Reproduce the lines of the data below word for word, starting at the line containing "16. DECEMBER 2016" and ending at the line containing "validator an". Leave the pictures out of your answer.

*** Data ***

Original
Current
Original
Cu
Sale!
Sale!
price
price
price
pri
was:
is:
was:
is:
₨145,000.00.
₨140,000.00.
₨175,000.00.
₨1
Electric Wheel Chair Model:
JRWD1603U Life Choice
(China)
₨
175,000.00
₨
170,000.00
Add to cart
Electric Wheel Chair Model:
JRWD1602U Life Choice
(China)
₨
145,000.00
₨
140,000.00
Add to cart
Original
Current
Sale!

*** End of Data ***
*** Data ***

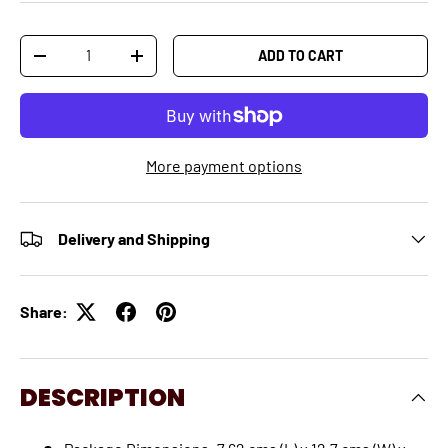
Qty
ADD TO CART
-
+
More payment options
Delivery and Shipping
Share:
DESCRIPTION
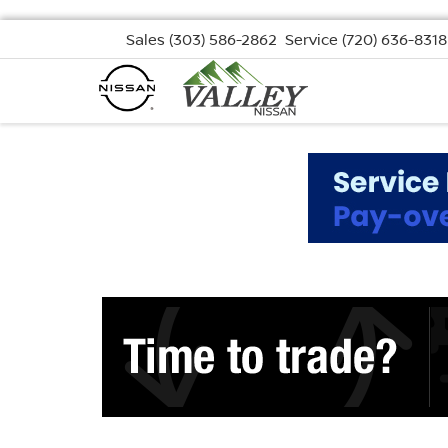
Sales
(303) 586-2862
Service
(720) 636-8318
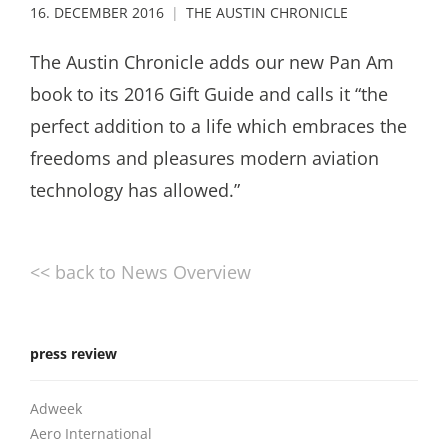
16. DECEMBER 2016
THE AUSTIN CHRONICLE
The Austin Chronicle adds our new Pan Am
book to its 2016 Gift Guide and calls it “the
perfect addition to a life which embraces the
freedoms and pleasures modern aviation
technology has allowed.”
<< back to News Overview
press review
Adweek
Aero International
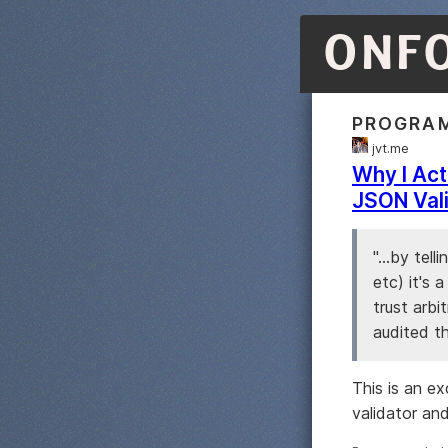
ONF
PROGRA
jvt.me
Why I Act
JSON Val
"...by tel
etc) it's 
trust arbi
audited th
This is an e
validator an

*** End of Data ***

- **Answer space**:
16. DECEMBER 2016
THE AUSTIN CHRONICLE
The Austin Chronicle adds our new Pan Am
book to its 2016 Gift Guide and calls it “the
perfect addition to a life which embraces the
freedoms and pleasures modern aviation
technology has allowed.”
<< back to News Overview
press review
Adweek
Aero International
ONF
PROGRA
jvt.me
Why I Act
JSON Val
"...by tel
etc) it's 
trust arbi
audited th
This is an e
validator an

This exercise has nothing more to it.